§ **THE TASK**: In full and without alteration, print the records below, minus any images.
-------- MATERIAL SUPPLIED
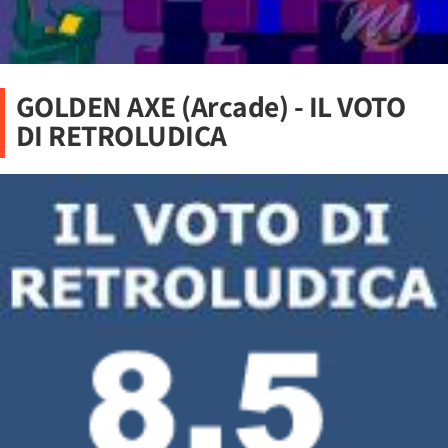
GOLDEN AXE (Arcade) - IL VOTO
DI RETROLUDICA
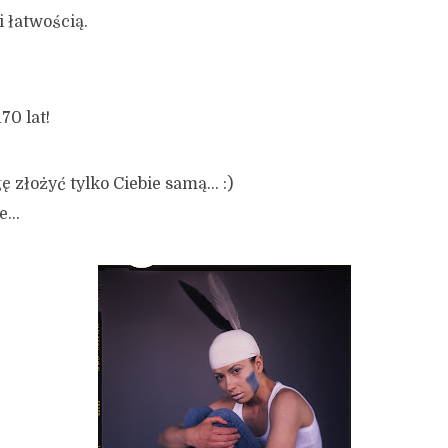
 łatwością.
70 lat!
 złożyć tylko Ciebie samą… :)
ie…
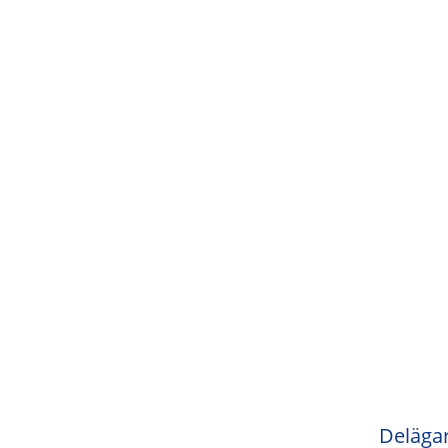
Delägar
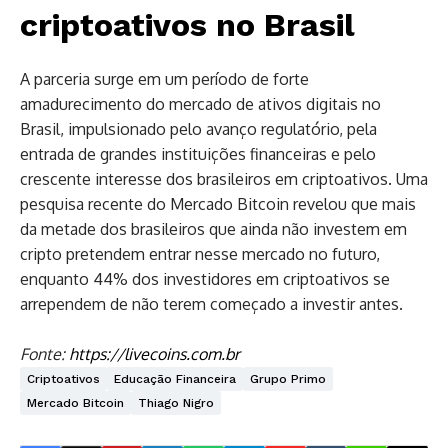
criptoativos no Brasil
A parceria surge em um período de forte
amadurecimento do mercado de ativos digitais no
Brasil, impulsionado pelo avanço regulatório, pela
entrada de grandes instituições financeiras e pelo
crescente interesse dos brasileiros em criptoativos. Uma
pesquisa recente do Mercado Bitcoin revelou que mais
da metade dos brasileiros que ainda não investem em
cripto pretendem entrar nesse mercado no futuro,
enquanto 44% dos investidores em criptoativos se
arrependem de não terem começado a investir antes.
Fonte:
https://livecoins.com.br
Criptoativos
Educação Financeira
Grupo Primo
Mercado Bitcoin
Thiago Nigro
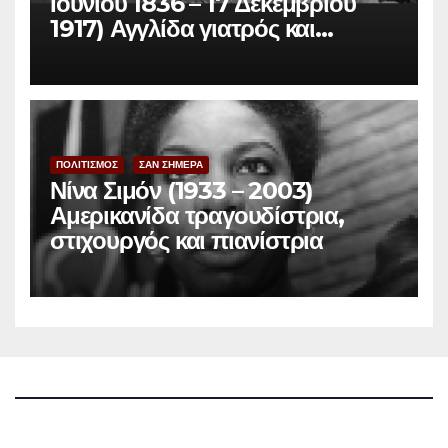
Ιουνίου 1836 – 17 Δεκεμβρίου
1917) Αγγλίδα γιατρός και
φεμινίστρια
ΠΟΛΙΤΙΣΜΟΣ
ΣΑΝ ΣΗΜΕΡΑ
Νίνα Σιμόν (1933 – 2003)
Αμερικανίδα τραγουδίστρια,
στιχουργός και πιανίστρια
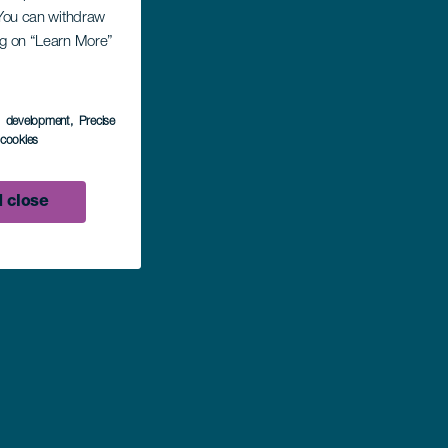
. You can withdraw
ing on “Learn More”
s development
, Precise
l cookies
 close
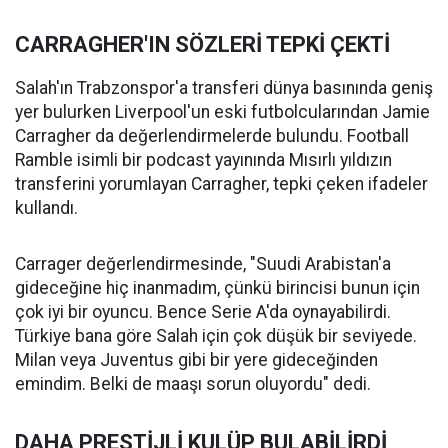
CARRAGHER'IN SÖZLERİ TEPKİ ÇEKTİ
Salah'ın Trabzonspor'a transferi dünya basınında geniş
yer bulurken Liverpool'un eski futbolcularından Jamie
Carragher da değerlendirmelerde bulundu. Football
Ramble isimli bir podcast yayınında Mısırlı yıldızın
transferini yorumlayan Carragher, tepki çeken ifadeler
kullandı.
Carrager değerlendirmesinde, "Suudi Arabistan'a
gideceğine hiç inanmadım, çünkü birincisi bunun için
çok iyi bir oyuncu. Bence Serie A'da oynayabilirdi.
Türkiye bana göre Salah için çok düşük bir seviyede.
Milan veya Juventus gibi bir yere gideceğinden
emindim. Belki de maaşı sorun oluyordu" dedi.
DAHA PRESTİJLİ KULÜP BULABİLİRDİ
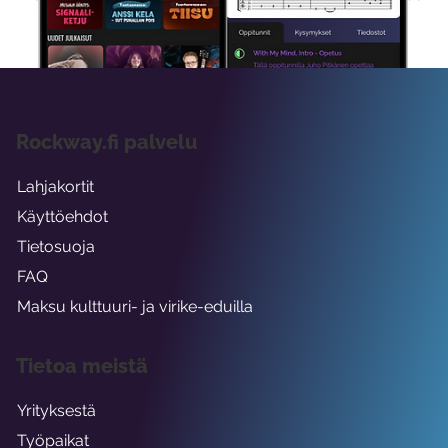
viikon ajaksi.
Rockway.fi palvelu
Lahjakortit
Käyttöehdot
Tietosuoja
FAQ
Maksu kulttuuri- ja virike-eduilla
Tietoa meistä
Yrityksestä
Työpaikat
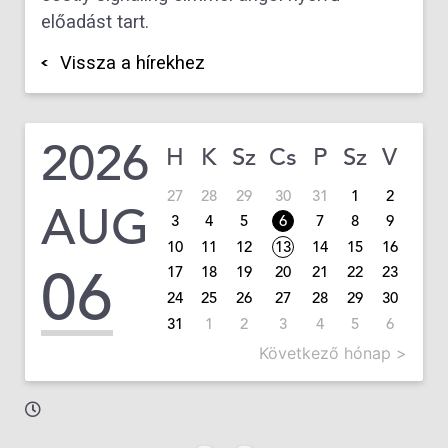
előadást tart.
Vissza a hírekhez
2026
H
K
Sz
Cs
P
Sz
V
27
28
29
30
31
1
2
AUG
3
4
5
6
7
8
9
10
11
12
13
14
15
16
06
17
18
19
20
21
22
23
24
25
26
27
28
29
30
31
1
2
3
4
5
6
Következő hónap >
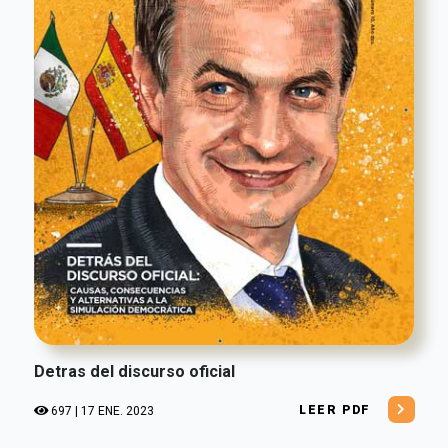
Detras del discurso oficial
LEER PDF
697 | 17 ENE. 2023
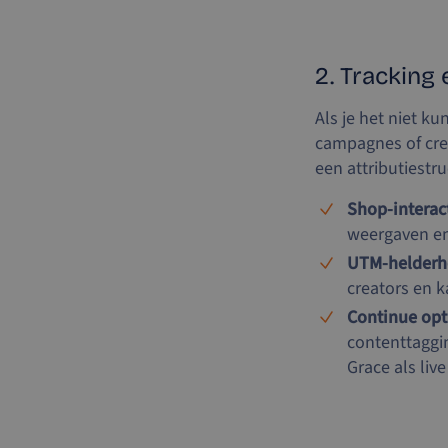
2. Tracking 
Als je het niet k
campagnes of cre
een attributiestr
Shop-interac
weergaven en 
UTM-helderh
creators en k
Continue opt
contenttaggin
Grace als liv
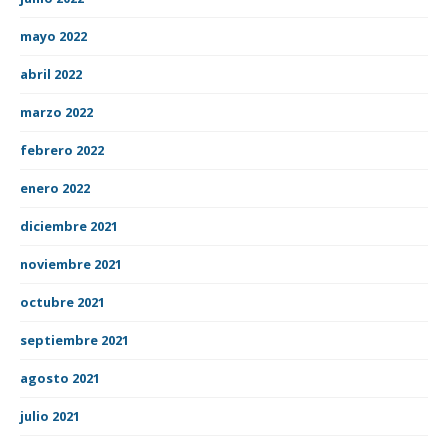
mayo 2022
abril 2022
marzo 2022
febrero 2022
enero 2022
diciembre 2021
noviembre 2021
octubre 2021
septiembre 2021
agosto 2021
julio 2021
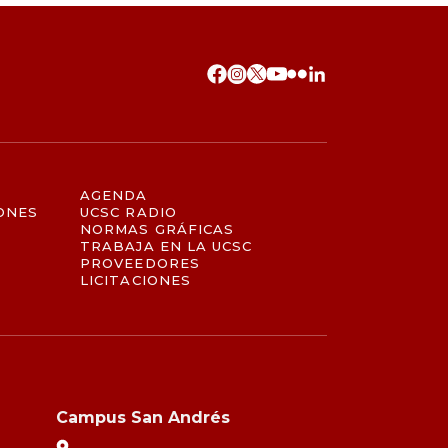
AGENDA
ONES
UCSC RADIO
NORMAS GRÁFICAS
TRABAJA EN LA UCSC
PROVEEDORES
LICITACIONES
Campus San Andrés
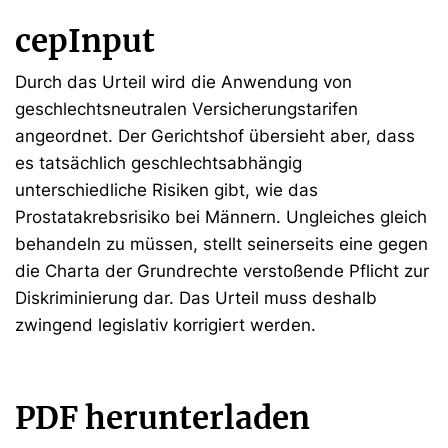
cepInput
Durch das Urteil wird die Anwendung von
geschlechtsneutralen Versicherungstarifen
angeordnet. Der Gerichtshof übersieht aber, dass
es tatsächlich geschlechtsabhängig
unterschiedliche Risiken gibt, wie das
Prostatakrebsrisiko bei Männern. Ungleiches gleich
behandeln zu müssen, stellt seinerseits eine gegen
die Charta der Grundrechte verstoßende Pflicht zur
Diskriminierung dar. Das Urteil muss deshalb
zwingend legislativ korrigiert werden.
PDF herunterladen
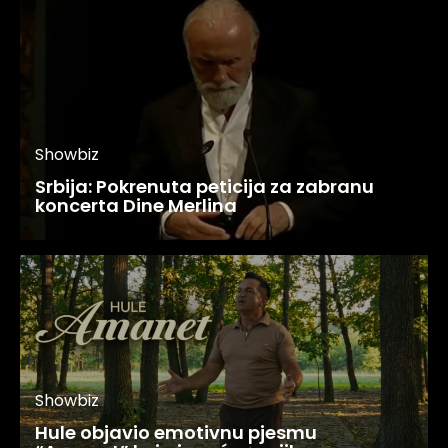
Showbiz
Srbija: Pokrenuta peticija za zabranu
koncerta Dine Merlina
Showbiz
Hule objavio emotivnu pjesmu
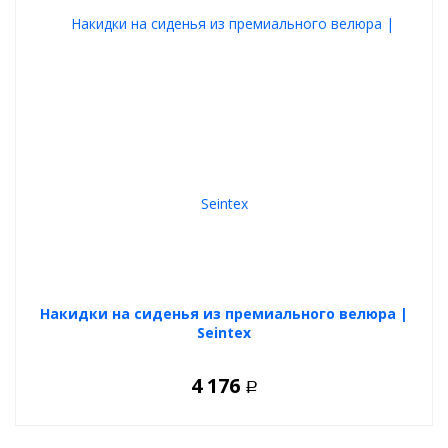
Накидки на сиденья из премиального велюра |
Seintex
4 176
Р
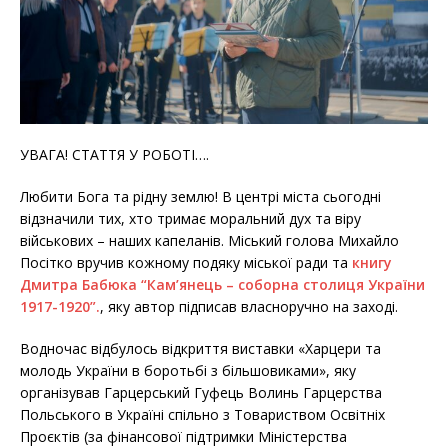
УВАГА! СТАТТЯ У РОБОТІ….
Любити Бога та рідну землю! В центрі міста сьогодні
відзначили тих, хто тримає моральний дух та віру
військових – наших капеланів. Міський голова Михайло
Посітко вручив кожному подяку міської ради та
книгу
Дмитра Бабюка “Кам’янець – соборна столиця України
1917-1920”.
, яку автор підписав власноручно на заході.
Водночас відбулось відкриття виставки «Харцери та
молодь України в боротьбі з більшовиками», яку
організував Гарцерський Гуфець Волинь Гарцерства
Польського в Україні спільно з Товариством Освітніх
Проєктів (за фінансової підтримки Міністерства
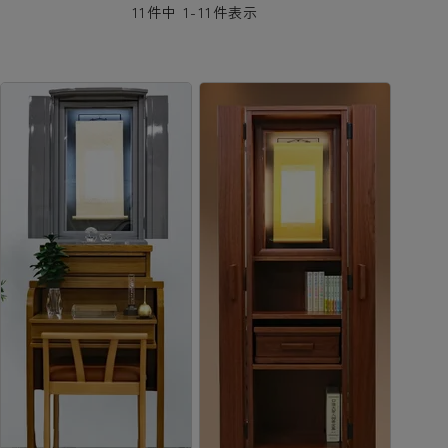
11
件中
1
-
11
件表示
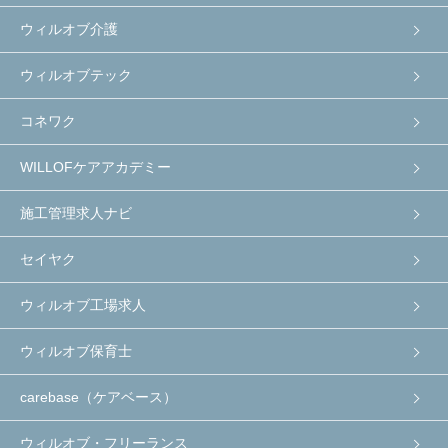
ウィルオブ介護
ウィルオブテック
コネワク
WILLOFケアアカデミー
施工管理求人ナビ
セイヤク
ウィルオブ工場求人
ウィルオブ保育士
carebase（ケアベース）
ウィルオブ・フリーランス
----------------
§ **SOLUTION TO THE PROBLEM**:
GOLDEN AXE (Arcade) - IL VOTO
DI RETROLUDICA
 łatwością.
70 lat!
 złożyć tylko Ciebie samą… :)
ie…
Delägar
criptoativos no Brasil
A parceria surge em um período de forte
amadurecimento do mercado de ativos digitais no
Brasil, impulsionado pelo avanço regulatório, pela
entrada de grandes instituições financeiras e pelo
crescente interesse dos brasileiros em criptoativos. Uma
pesquisa recente do Mercado Bitcoin revelou que mais
da metade dos brasileiros que ainda não investem em
cripto pretendem entrar nesse mercado no futuro,
enquanto 44% dos investidores em criptoativos se
arrependem de não terem começado a investir antes.
Fonte:
https://livecoins.com.br
Criptoativos
Educação Financeira
Grupo Primo
Mercado Bitcoin
Thiago Nigro
Ιουνίου 1836 – 17 Δεκεμβρίου
1917) Αγγλίδα γιατρός και
φεμινίστρια
ΠΟΛΙΤΙΣΜΟΣ
ΣΑΝ ΣΗΜΕΡΑ
Νίνα Σιμόν (1933 – 2003)
Αμερικανίδα τραγουδίστρια,
στιχουργός και πιανίστρια
. You can withdraw
ing on “Learn More”
s development
, Precise
l cookies
 close
CARRAGHER'IN SÖZLERİ TEPKİ ÇEKTİ
Salah'ın Trabzonspor'a transferi dünya basınında geniş
yer bulurken Liverpool'un eski futbolcularından Jamie
Carragher da değerlendirmelerde bulundu. Football
Ramble isimli bir podcast yayınında Mısırlı yıldızın
transferini yorumlayan Carragher, tepki çeken ifadeler
kullandı.
Carrager değerlendirmesinde, "Suudi Arabistan'a
gideceğine hiç inanmadım, çünkü birincisi bunun için
çok iyi bir oyuncu. Bence Serie A'da oynayabilirdi.
Türkiye bana göre Salah için çok düşük bir seviyede.
Milan veya Juventus gibi bir yere gideceğinden
emindim. Belki de maaşı sorun oluyordu" dedi.
DAHA PRESTİJLİ KULÜP BULABİLİRDİ
viikon ajaksi.
Rockway.fi palvelu
Lahjakortit
Käyttöehdot
Tietosuoja
FAQ
Maksu kulttuuri- ja virike-eduilla
Tietoa meistä
Yrityksestä
Työpaikat
előadást tart.
Vissza a hírekhez
2026
H
K
Sz
Cs
P
Sz
V
27
28
29
30
31
1
2
AUG
3
4
5
6
7
8
9
10
11
12
13
14
15
16
06
17
18
19
20
21
22
23
24
25
26
27
28
29
30
31
1
2
3
4
5
6
Következő hónap >
Detras del discurso oficial
LEER PDF
697 | 17 ENE. 2023
2. Tracking 
Als je het niet k
campagnes of cre
een attributiestr
Shop-interac
weergaven en 
UTM-helderh
creators en k
Continue opt
contenttaggin
Grace als liv
mayo 2022
abril 2022
marzo 2022
febrero 2022
enero 2022
diciembre 2021
noviembre 2021
octubre 2021
septiembre 2021
agosto 2021
julio 2021
AGENDA
ONES
UCSC RADIO
NORMAS GRÁFICAS
TRABAJA EN LA UCSC
PROVEEDORES
LICITACIONES
Campus San Andrés
cepInput
Durch das Urteil wird die Anwendung von
geschlechtsneutralen Versicherungstarifen
angeordnet. Der Gerichtshof übersieht aber, dass
es tatsächlich geschlechtsabhängig
unterschiedliche Risiken gibt, wie das
Prostatakrebsrisiko bei Männern. Ungleiches gleich
behandeln zu müssen, stellt seinerseits eine gegen
die Charta der Grundrechte verstoßende Pflicht zur
Diskriminierung dar. Das Urteil muss deshalb
zwingend legislativ korrigiert werden.
PDF herunterladen
Showbiz
Srbija: Pokrenuta peticija za zabranu
koncerta Dine Merlina
Showbiz
Hule objavio emotivnu pjesmu
Накидки на сиденья из премиального велюра |
Seintex
4 176
Р
УВАГА! СТАТТЯ У РОБОТІ….
Любити Бога та рідну землю! В центрі міста сьогодні
відзначили тих, хто тримає моральний дух та віру
військових – наших капеланів. Міський голова Михайло
Посітко вручив кожному подяку міської ради та
книгу
Дмитра Бабюка “Кам’янець – соборна столиця України
1917-1920”.
, яку автор підписав власноручно на заході.
Водночас відбулось відкриття виставки «Харцери та
молодь України в боротьбі з більшовиками», яку
організував Гарцерський Гуфець Волинь Гарцерства
Польського в Україні спільно з Товариством Освітніх
Проєктів (за фінансової підтримки Міністерства
11
件中
1
-
11
件表示
ウィルオブ介護
ウィルオブテック
コネワク
WILLOFケアアカデミー
施工管理求人ナビ
セイヤク
ウィルオブ工場求人
ウィルオブ保育士
carebase（ケアベース）
ウィルオブ・フリーランス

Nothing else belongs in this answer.